2.3. The context: Amazon layoffs and “AI-first” reorganization
While mega-rounds are announced, another piece of the board moves: Amazon announced the cut of 16,000 corporate positions globally, in its second major wave of layoffs in three months.
Key data from Amazon's move:
- The cut is part of a process to undo the pandemic-era staff expansion and redirect resources toward AI and data center infrastructure.
- The company has indicated that the reorganization seeks to “eliminate layers,” “reduce bureaucracy,” and increase investment in AI, especially in AWS and strategic products.
- In 2025 it had already executed another round of 14,000 layoffs, and its CAPEX guidance projects up to $125 billion in 2026, with a heavy weight on AI.
The narrative emerging is clear: big tech is exchanging people for compute, optimizing human structures to free up resources toward models, chips, and data centers.
2.4. What all this means for the rest of the ecosystem
For startups, SaaS, and builders, the SoftBank–OpenAI–Amazon combo has several implications:
- The “commodity” layer becomes more expensive but standardized: training own frontier models will be unfeasible for most; the rational move is to build on top of existing APIs and models, capturing value in UX, niche, workflow, and proprietary data.
- Pressure for real differentiation increases: if everyone can use GPT/Gemini/Qwen, the differentiator will not be in “having AI,” but in how you orchestrate it within critical business processes.
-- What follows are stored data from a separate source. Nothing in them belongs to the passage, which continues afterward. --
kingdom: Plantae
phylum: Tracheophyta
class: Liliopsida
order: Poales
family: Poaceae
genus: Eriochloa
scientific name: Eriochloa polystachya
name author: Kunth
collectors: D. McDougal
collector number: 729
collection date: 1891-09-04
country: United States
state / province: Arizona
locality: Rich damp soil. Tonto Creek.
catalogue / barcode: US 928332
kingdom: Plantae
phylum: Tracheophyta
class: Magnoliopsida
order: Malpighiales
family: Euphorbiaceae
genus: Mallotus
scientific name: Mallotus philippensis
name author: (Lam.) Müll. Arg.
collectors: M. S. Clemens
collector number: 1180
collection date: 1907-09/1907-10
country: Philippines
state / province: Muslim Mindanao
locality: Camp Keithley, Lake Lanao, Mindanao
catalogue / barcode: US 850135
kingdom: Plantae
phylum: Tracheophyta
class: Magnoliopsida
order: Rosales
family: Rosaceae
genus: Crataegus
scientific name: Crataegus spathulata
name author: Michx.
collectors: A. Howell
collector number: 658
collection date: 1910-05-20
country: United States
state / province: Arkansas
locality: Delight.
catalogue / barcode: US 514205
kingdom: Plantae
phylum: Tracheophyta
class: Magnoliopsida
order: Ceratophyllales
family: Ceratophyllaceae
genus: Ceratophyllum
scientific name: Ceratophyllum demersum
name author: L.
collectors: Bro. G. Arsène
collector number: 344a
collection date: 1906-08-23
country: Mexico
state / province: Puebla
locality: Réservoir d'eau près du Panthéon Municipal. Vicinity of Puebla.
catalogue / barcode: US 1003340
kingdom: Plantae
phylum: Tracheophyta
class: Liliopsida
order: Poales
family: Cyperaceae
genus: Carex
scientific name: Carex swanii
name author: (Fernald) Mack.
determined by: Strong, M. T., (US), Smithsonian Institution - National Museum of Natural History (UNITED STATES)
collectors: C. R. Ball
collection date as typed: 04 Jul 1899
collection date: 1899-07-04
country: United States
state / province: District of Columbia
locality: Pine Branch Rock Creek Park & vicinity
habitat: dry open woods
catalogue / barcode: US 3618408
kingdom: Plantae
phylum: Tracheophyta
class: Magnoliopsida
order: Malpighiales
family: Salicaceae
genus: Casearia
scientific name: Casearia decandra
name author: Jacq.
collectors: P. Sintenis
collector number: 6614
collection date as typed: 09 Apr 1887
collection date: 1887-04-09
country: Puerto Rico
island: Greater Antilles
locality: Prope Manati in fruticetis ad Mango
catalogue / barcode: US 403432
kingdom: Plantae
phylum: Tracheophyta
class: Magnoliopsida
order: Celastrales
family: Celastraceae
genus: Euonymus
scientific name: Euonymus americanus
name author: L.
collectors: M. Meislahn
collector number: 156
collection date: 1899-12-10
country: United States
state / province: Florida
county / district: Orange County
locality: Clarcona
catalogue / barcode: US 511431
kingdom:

- More opportunities in “secondary” infra: agent observability tools, prompt security, compliance, AI decision auditing, inference cost optimization, etc., will be increasingly necessary.
For markets like Latin America, where many SMEs have not yet made the jump, this opens a window:
- You can package these frontier AI capabilities into accessible solutions (CRM, marketing automation, sales agents) without having to assume the brutal CAPEX of training models.
- The business story becomes very concrete: “at Conecto we use these models and deliver them to you as a resolved flow for sales, support, operations.”
2.5. How to turn this story into powerful content
This second story has a perfect angle to combine strategy and storytelling: “AI is no longer a feature; it is an infrastructure that requires country-level investments.”
Focus ideas for an article or post:
- “SoftBank wants to put another 30 billion into OpenAI. That’s not a round, it’s a bet that AI will become the new digital power grid.”
- “Meanwhile, Amazon lays off 16,000 people to free up budget toward AI and infrastructure. The message is clear: companies that don't reorganize their structure around AI will fall behind.”
- “For an SME or a SaaS, the smart move is not to replicate this, but to ride on that infrastructure and specialize in concrete customer problems.”
3. Connection between both points: from “self-talk” to “all-in capital”
The interesting thing about looking together at the OIST study and the OpenAI/SoftBank mega-round is that they point to the two layers of the current AI wave:
- In the technical layer, we are moving toward models that reason internally, with memory and self-dialogue, getting closer to human cognitive functioning.
- In the economic layer, the sector is consolidating as extremely high CAPEX infrastructure, where only a few players will finance the training of frontier models.
For anyone building products on top of AI, the strategic conclusion is clear:
- You don't need to train the next frontier model, but you do need to understand how these models think inside (memory, self-talk, agents) to exploit them to the fullest.
- You must design your business as “AI-native”, assuming that compute cost and access to models will increasingly look like paying for electricity or cloud, and that your competitive advantage will be in flow, data, and user experience.
This is the time to adjust roadmaps: build agents that think in multiple steps, rely on memory, and are deeply integrated into specific business processes, on top of an AI infrastructure that others are financing at a historic scale.